### PROVIDED MATERIAL ###
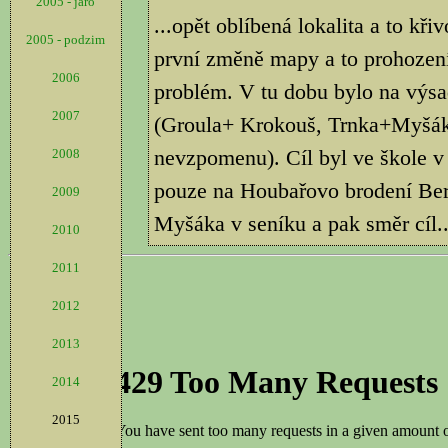
2005 - jaro
...opět oblíbená lokalita a to kř
2005 - podzim
první změně mapy a to prohození
2006
problém. V tu dobu bylo na výsad
2007
(Groula+ Krokouš, Trnka+Myšák, 
nevzpomenu). Cíl byl ve škole 
2008
pouze na Houbařovo brodení Bero
2009
Myšáka v seníku a pak směr cíl..
2010
2011
2012
2013
2014
2015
###
◆ EXERCISE PROMPT:
Rewrite the lines above, replacing "2005" with "2004" everywhere it appears and changing nothing else. Omit the pictures from your answer.

◆ THE COMPLETED TASK:
2004 - jaro
...opět oblíbená lokalita a to kř
2004 - podzim
první změně mapy a to prohození
2006
problém. V tu dobu bylo na výsad
2007
(Groula+ Krokouš, Trnka+Myšák, 
nevzpomenu). Cíl byl ve škole 
2008
pouze na Houbařovo brodení Bero
2009
Myšáka v seníku a pak směr cíl..
2010
2011
2012
2013
2014
2015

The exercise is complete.